Exercise objective: Word for word, transcribe the listing that follows, minus any pictures.
++++++++++
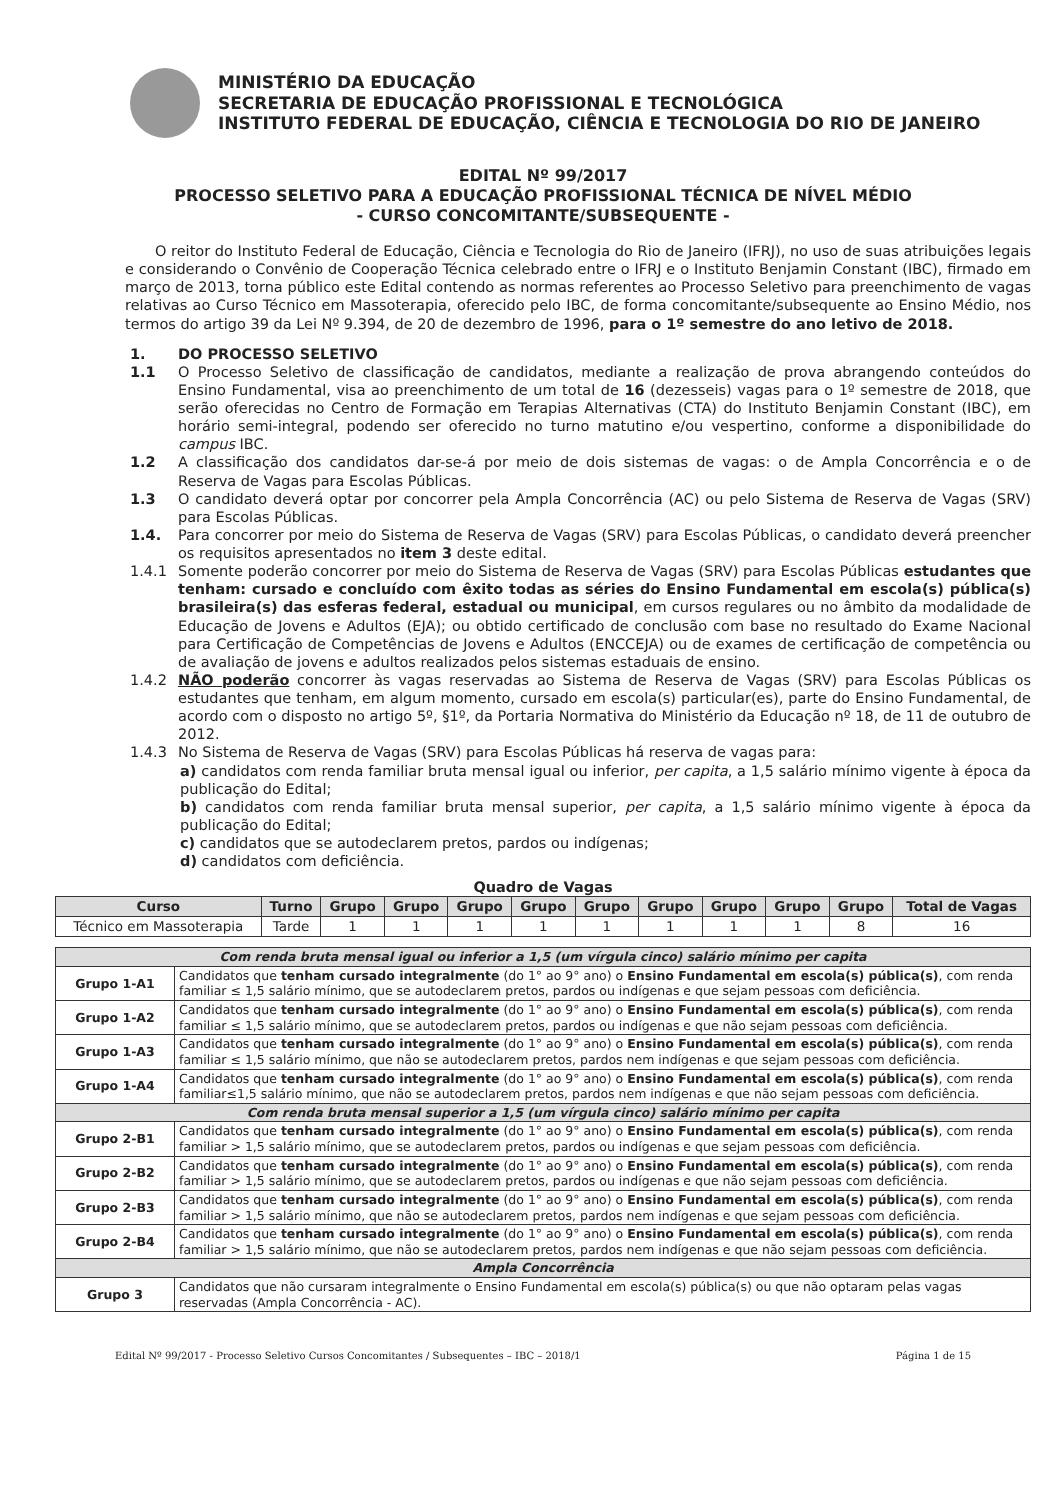MINISTÉRIO DA EDUCAÇÃO
SECRETARIA DE EDUCAÇÃO PROFISSIONAL E TECNOLÓGICA
INSTITUTO FEDERAL DE EDUCAÇÃO, CIÊNCIA E TECNOLOGIA DO RIO DE JANEIRO
EDITAL Nº 99/2017
PROCESSO SELETIVO PARA A EDUCAÇÃO PROFISSIONAL TÉCNICA DE NÍVEL MÉDIO
- CURSO CONCOMITANTE/SUBSEQUENTE -
O reitor do Instituto Federal de Educação, Ciência e Tecnologia do Rio de Janeiro (IFRJ), no uso de suas atribuições legais e considerando o Convênio de Cooperação Técnica celebrado entre o IFRJ e o Instituto Benjamin Constant (IBC), firmado em março de 2013, torna público este Edital contendo as normas referentes ao Processo Seletivo para preenchimento de vagas relativas ao Curso Técnico em Massoterapia, oferecido pelo IBC, de forma concomitante/subsequente ao Ensino Médio, nos termos do artigo 39 da Lei Nº 9.394, de 20 de dezembro de 1996, para o 1º semestre do ano letivo de 2018.
1. DO PROCESSO SELETIVO
1.1 O Processo Seletivo de classificação de candidatos, mediante a realização de prova abrangendo conteúdos do Ensino Fundamental, visa ao preenchimento de um total de 16 (dezesseis) vagas para o 1º semestre de 2018, que serão oferecidas no Centro de Formação em Terapias Alternativas (CTA) do Instituto Benjamin Constant (IBC), em horário semi-integral, podendo ser oferecido no turno matutino e/ou vespertino, conforme a disponibilidade do campus IBC.
1.2 A classificação dos candidatos dar-se-á por meio de dois sistemas de vagas: o de Ampla Concorrência e o de Reserva de Vagas para Escolas Públicas.
1.3 O candidato deverá optar por concorrer pela Ampla Concorrência (AC) ou pelo Sistema de Reserva de Vagas (SRV) para Escolas Públicas.
1.4. Para concorrer por meio do Sistema de Reserva de Vagas (SRV) para Escolas Públicas, o candidato deverá preencher os requisitos apresentados no item 3 deste edital.
1.4.1 Somente poderão concorrer por meio do Sistema de Reserva de Vagas (SRV) para Escolas Públicas estudantes que tenham: cursado e concluído com êxito todas as séries do Ensino Fundamental em escola(s) pública(s) brasileira(s) das esferas federal, estadual ou municipal, em cursos regulares ou no âmbito da modalidade de Educação de Jovens e Adultos (EJA); ou obtido certificado de conclusão com base no resultado do Exame Nacional para Certificação de Competências de Jovens e Adultos (ENCCEJA) ou de exames de certificação de competência ou de avaliação de jovens e adultos realizados pelos sistemas estaduais de ensino.
1.4.2 NÃO poderão concorrer às vagas reservadas ao Sistema de Reserva de Vagas (SRV) para Escolas Públicas os estudantes que tenham, em algum momento, cursado em escola(s) particular(es), parte do Ensino Fundamental, de acordo com o disposto no artigo 5º, §1º, da Portaria Normativa do Ministério da Educação nº 18, de 11 de outubro de 2012.
1.4.3 No Sistema de Reserva de Vagas (SRV) para Escolas Públicas há reserva de vagas para:
a) candidatos com renda familiar bruta mensal igual ou inferior, per capita, a 1,5 salário mínimo vigente à época da publicação do Edital;
b) candidatos com renda familiar bruta mensal superior, per capita, a 1,5 salário mínimo vigente à época da publicação do Edital;
c) candidatos que se autodeclarem pretos, pardos ou indígenas;
d) candidatos com deficiência.
Quadro de Vagas
| Curso | Turno | Grupo | Grupo | Grupo | Grupo | Grupo | Grupo | Grupo | Grupo | Grupo | Total de Vagas |
| --- | --- | --- | --- | --- | --- | --- | --- | --- | --- | --- | --- |
| Técnico em Massoterapia | Tarde | 1 | 1 | 1 | 1 | 1 | 1 | 1 | 1 | 8 | 16 |
| Com renda bruta mensal igual ou inferior a 1,5 (um vírgula cinco) salário mínimo per capita | |
| Grupo 1-A1 | Candidatos que tenham cursado integralmente (do 1° ao 9° ano) o Ensino Fundamental em escola(s) pública(s) , com renda familiar ≤ 1,5 salário mínimo, que se autodeclarem pretos, pardos ou indígenas e que sejam pessoas com deficiência. |
| Grupo 1-A2 | Candidatos que tenham cursado integralmente (do 1° ao 9° ano) o Ensino Fundamental em escola(s) pública(s) , com renda familiar ≤ 1,5 salário mínimo, que se autodeclarem pretos, pardos ou indígenas e que não sejam pessoas com deficiência. |
| Grupo 1-A3 | Candidatos que tenham cursado integralmente (do 1° ao 9° ano) o Ensino Fundamental em escola(s) pública(s) , com renda familiar ≤ 1,5 salário mínimo, que não se autodeclarem pretos, pardos nem indígenas e que sejam pessoas com deficiência. |
| Grupo 1-A4 | Candidatos que tenham cursado integralmente (do 1° ao 9° ano) o Ensino Fundamental em escola(s) pública(s) , com renda familiar≤1,5 salário mínimo, que não se autodeclarem pretos, pardos nem indígenas e que não sejam pessoas com deficiência. |
| Com renda bruta mensal superior a 1,5 (um vírgula cinco) salário mínimo per capita | |
| Grupo 2-B1 | Candidatos que tenham cursado integralmente (do 1° ao 9° ano) o Ensino Fundamental em escola(s) pública(s) , com renda familiar > 1,5 salário mínimo, que se autodeclarem pretos, pardos ou indígenas e que sejam pessoas com deficiência. |
| Grupo 2-B2 | Candidatos que tenham cursado integralmente (do 1° ao 9° ano) o Ensino Fundamental em escola(s) pública(s) , com renda familiar > 1,5 salário mínimo, que se autodeclarem pretos, pardos ou indígenas e que não sejam pessoas com deficiência. |
| Grupo 2-B3 | Candidatos que tenham cursado integralmente (do 1° ao 9° ano) o Ensino Fundamental em escola(s) pública(s) , com renda familiar > 1,5 salário mínimo, que não se autodeclarem pretos, pardos nem indígenas e que sejam pessoas com deficiência. |
| Grupo 2-B4 | Candidatos que tenham cursado integralmente (do 1° ao 9° ano) o Ensino Fundamental em escola(s) pública(s) , com renda familiar > 1,5 salário mínimo, que não se autodeclarem pretos, pardos nem indígenas e que não sejam pessoas com deficiência. |
| Ampla Concorrência | |
| Grupo 3 | Candidatos que não cursaram integralmente o Ensino Fundamental em escola(s) pública(s) ou que não optaram pelas vagas reservadas (Ampla Concorrência - AC). |
Edital Nº 99/2017 - Processo Seletivo Cursos Concomitantes / Subsequentes – IBC – 2018/1 Página 1 de 15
++++++++++
Answer section:
MINISTÉRIO DA EDUCAÇÃO
SECRETARIA DE EDUCAÇÃO PROFISSIONAL E TECNOLÓGICA
INSTITUTO FEDERAL DE EDUCAÇÃO, CIÊNCIA E TECNOLOGIA DO RIO DE JANEIRO
EDITAL Nº 99/2017
PROCESSO SELETIVO PARA A EDUCAÇÃO PROFISSIONAL TÉCNICA DE NÍVEL MÉDIO
- CURSO CONCOMITANTE/SUBSEQUENTE -
O reitor do Instituto Federal de Educação, Ciência e Tecnologia do Rio de Janeiro (IFRJ), no uso de suas atribuições legais e considerando o Convênio de Cooperação Técnica celebrado entre o IFRJ e o Instituto Benjamin Constant (IBC), firmado em março de 2013, torna público este Edital contendo as normas referentes ao Processo Seletivo para preenchimento de vagas relativas ao Curso Técnico em Massoterapia, oferecido pelo IBC, de forma concomitante/subsequente ao Ensino Médio, nos termos do artigo 39 da Lei Nº 9.394, de 20 de dezembro de 1996, para o 1º semestre do ano letivo de 2018.
1. DO PROCESSO SELETIVO
1.1 O Processo Seletivo de classificação de candidatos, mediante a realização de prova abrangendo conteúdos do Ensino Fundamental, visa ao preenchimento de um total de 16 (dezesseis) vagas para o 1º semestre de 2018, que serão oferecidas no Centro de Formação em Terapias Alternativas (CTA) do Instituto Benjamin Constant (IBC), em horário semi-integral, podendo ser oferecido no turno matutino e/ou vespertino, conforme a disponibilidade do campus IBC.
1.2 A classificação dos candidatos dar-se-á por meio de dois sistemas de vagas: o de Ampla Concorrência e o de Reserva de Vagas para Escolas Públicas.
1.3 O candidato deverá optar por concorrer pela Ampla Concorrência (AC) ou pelo Sistema de Reserva de Vagas (SRV) para Escolas Públicas.
1.4. Para concorrer por meio do Sistema de Reserva de Vagas (SRV) para Escolas Públicas, o candidato deverá preencher os requisitos apresentados no item 3 deste edital.
1.4.1 Somente poderão concorrer por meio do Sistema de Reserva de Vagas (SRV) para Escolas Públicas estudantes que tenham: cursado e concluído com êxito todas as séries do Ensino Fundamental em escola(s) pública(s) brasileira(s) das esferas federal, estadual ou municipal, em cursos regulares ou no âmbito da modalidade de Educação de Jovens e Adultos (EJA); ou obtido certificado de conclusão com base no resultado do Exame Nacional para Certificação de Competências de Jovens e Adultos (ENCCEJA) ou de exames de certificação de competência ou de avaliação de jovens e adultos realizados pelos sistemas estaduais de ensino.
1.4.2 NÃO poderão concorrer às vagas reservadas ao Sistema de Reserva de Vagas (SRV) para Escolas Públicas os estudantes que tenham, em algum momento, cursado em escola(s) particular(es), parte do Ensino Fundamental, de acordo com o disposto no artigo 5º, §1º, da Portaria Normativa do Ministério da Educação nº 18, de 11 de outubro de 2012.
1.4.3 No Sistema de Reserva de Vagas (SRV) para Escolas Públicas há reserva de vagas para:
a) candidatos com renda familiar bruta mensal igual ou inferior, per capita, a 1,5 salário mínimo vigente à época da publicação do Edital;
b) candidatos com renda familiar bruta mensal superior, per capita, a 1,5 salário mínimo vigente à época da publicação do Edital;
c) candidatos que se autodeclarem pretos, pardos ou indígenas;
d) candidatos com deficiência.
Quadro de Vagas
| Curso | Turno | Grupo | Grupo | Grupo | Grupo | Grupo | Grupo | Grupo | Grupo | Grupo | Total de Vagas |
| --- | --- | --- | --- | --- | --- | --- | --- | --- | --- | --- | --- |
| Técnico em Massoterapia | Tarde | 1 | 1 | 1 | 1 | 1 | 1 | 1 | 1 | 8 | 16 |
| Com renda bruta mensal igual ou inferior a 1,5 (um vírgula cinco) salário mínimo per capita | |
| Grupo 1-A1 | Candidatos que tenham cursado integralmente (do 1° ao 9° ano) o Ensino Fundamental em escola(s) pública(s) , com renda familiar ≤ 1,5 salário mínimo, que se autodeclarem pretos, pardos ou indígenas e que sejam pessoas com deficiência. |
| Grupo 1-A2 | Candidatos que tenham cursado integralmente (do 1° ao 9° ano) o Ensino Fundamental em escola(s) pública(s) , com renda familiar ≤ 1,5 salário mínimo, que se autodeclarem pretos, pardos ou indígenas e que não sejam pessoas com deficiência. |
| Grupo 1-A3 | Candidatos que tenham cursado integralmente (do 1° ao 9° ano) o Ensino Fundamental em escola(s) pública(s) , com renda familiar ≤ 1,5 salário mínimo, que não se autodeclarem pretos, pardos nem indígenas e que sejam pessoas com deficiência. |
| Grupo 1-A4 | Candidatos que tenham cursado integralmente (do 1° ao 9° ano) o Ensino Fundamental em escola(s) pública(s) , com renda familiar≤1,5 salário mínimo, que não se autodeclarem pretos, pardos nem indígenas e que não sejam pessoas com deficiência. |
| Com renda bruta mensal superior a 1,5 (um vírgula cinco) salário mínimo per capita | |
| Grupo 2-B1 | Candidatos que tenham cursado integralmente (do 1° ao 9° ano) o Ensino Fundamental em escola(s) pública(s) , com renda familiar > 1,5 salário mínimo, que se autodeclarem pretos, pardos ou indígenas e que sejam pessoas com deficiência. |
| Grupo 2-B2 | Candidatos que tenham cursado integralmente (do 1° ao 9° ano) o Ensino Fundamental em escola(s) pública(s) , com renda familiar > 1,5 salário mínimo, que se autodeclarem pretos, pardos ou indígenas e que não sejam pessoas com deficiência. |
| Grupo 2-B3 | Candidatos que tenham cursado integralmente (do 1° ao 9° ano) o Ensino Fundamental em escola(s) pública(s) , com renda familiar > 1,5 salário mínimo, que não se autodeclarem pretos, pardos nem indígenas e que sejam pessoas com deficiência. |
| Grupo 2-B4 | Candidatos que tenham cursado integralmente (do 1° ao 9° ano) o Ensino Fundamental em escola(s) pública(s) , com renda familiar > 1,5 salário mínimo, que não se autodeclarem pretos, pardos nem indígenas e que não sejam pessoas com deficiência. |
| Ampla Concorrência | |
| Grupo 3 | Candidatos que não cursaram integralmente o Ensino Fundamental em escola(s) pública(s) ou que não optaram pelas vagas reservadas (Ampla Concorrência - AC). |
Edital Nº 99/2017 - Processo Seletivo Cursos Concomitantes / Subsequentes – IBC – 2018/1 Página 1 de 15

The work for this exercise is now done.